Eszter Lodinsky
AcrAB-TolC is a member of the Resistance-Nodulation-cell Division superfamily of efflux pumps that is notorious for their wide substrate specificity and role in multidrug resistance. The complex harnesses the energy of a proton motive force in order to carry out its function. I aim to elucidate this complex pathway and gain deeper insight into how protonation in the core of the inner membrane leads to the conformational changes required for drug efflux in the periplasmic space. Using a combination of a biochemical and structural approaches, I will look at the phenotypic effects of different mutations and evaluate the underlying structural changes.
Daitian Xu
My project aim is to develop structure-based inhibitors of bacterial efflux pumps to restore antibiotic efficacy against multi-drug resistant Gram-negative bacteria, particularly Escherichia coli and Klebsiella pneumoniae. Efflux pumps like AcrAB-TolC contribute to antibiotic resistance by actively expelling drugs from bacterial cells.
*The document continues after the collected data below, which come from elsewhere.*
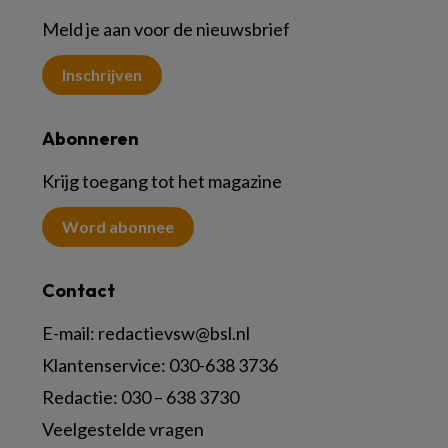
Meld je aan voor de nieuwsbrief
Inschrijven
Abonneren
Krijg toegang tot het magazine
Word abonnee
Contact
E-mail:
redactievsw@bsl.nl
Klantenservice: 030-638 3736
Redactie: 030 – 638 3730
Veelgestelde vragen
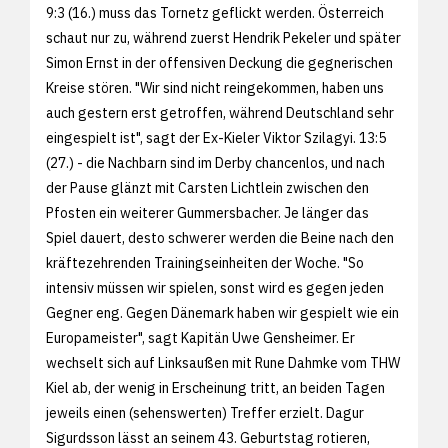
9:3 (16.) muss das Tornetz geflickt werden. Österreich
schaut nur zu, während zuerst Hendrik Pekeler und später
Simon Ernst in der offensiven Deckung die gegnerischen
Kreise stören. "Wir sind nicht reingekommen, haben uns
auch gestern erst getroffen, während Deutschland sehr
eingespielt ist", sagt der Ex-Kieler Viktor Szilagyi. 13:5
(27.) - die Nachbarn sind im Derby chancenlos, und nach
der Pause glänzt mit Carsten Lichtlein zwischen den
Pfosten ein weiterer Gummersbacher. Je länger das
Spiel dauert, desto schwerer werden die Beine nach den
kräftezehrenden Trainingseinheiten der Woche. "So
intensiv müssen wir spielen, sonst wird es gegen jeden
Gegner eng. Gegen Dänemark haben wir gespielt wie ein
Europameister", sagt Kapitän Uwe Gensheimer. Er
wechselt sich auf Linksaußen mit Rune Dahmke vom THW
Kiel ab, der wenig in Erscheinung tritt, an beiden Tagen
jeweils einen (sehenswerten) Treffer erzielt. Dagur
Sigurdsson lässt an seinem 43. Geburtstag rotieren,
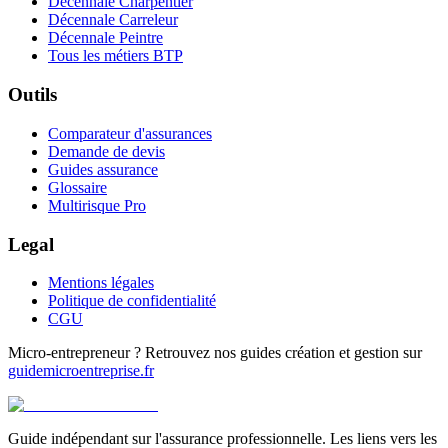
Décennale Charpentier
Décennale Carreleur
Décennale Peintre
Tous les métiers BTP
Outils
Comparateur d'assurances
Demande de devis
Guides assurance
Glossaire
Multirisque Pro
Legal
Mentions légales
Politique de confidentialité
CGU
Micro-entrepreneur ? Retrouvez nos guides création et gestion sur
guidemicroentreprise.fr
Guide indépendant sur l'assurance professionnelle. Les liens vers les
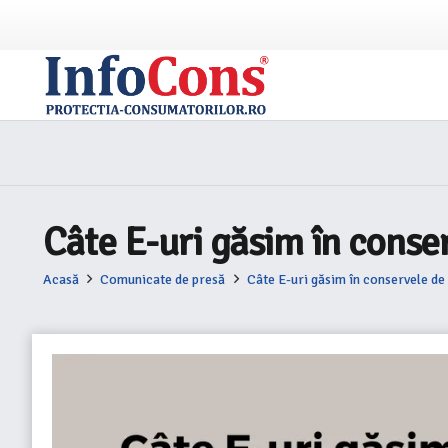
Câte E-uri găsim în conse
Acasă
Comunicate de presă
Câte E-uri găsim în conservele de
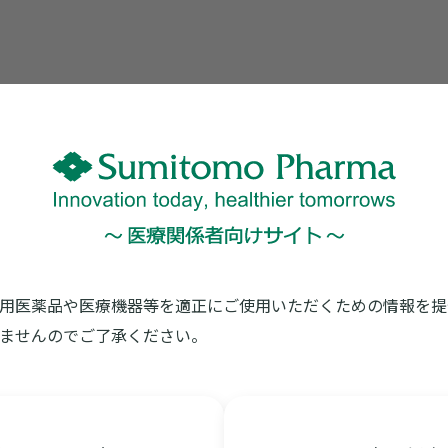
※印刷がうま
用医薬品や医療機器等を適正にご使用いただくための情報を提
ませんのでご了承ください。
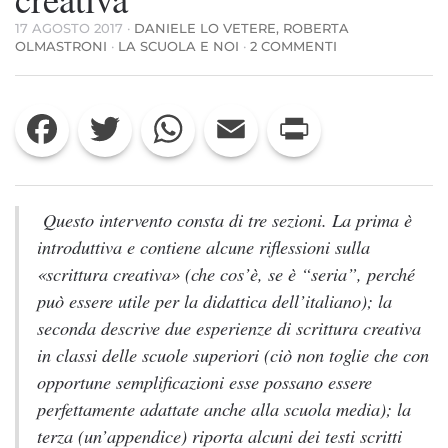
17 AGOSTO 2017
·
DANIELE LO VETERE, ROBERTA
SU
OLMASTRONI
·
LA SCUOLA E NOI
·
2 COMMENTI
“PANGRAMMA”
ED
“ESERCIZI
Facebook
Twitter
WhatsApp
Email
Print
DI
STILE”.
DUE
ESPERIENZE
DIDATTICHE
DI
Questo intervento consta di tre sezioni. La prima è
SCRITTURA
introduttiva e contiene alcune riflessioni sulla
CREATIVA
«scrittura creativa» (che cos’è, se è “seria”, perché
può essere utile per la didattica dell’italiano); la
seconda descrive due esperienze di scrittura creativa
in classi delle scuole superiori (ciò non toglie che con
opportune semplificazioni esse possano essere
perfettamente adattate anche alla scuola media); la
terza (un’appendice) riporta alcuni dei testi scritti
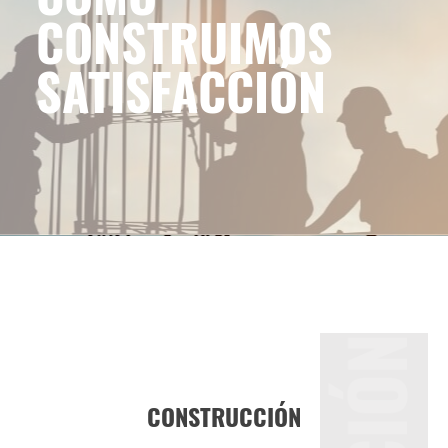
CONSTRUIMOS
SATISFACCIÓN
CONSTRUCCIÓN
Using single-particle cryo-EM and biochemical assays, I investigate the structural mechanisms of inhibitor-resistant AcrB variants and design optimized pyridylpiperazine-based inhibitors (PyrPips) with enhanced affinity and specificity. By overcoming efflux pump-mediated resistance, this project provides a promising strategy to extend the clinical lifespan of existing antibiotics and combat the growing global threat of antimicrobial resistance.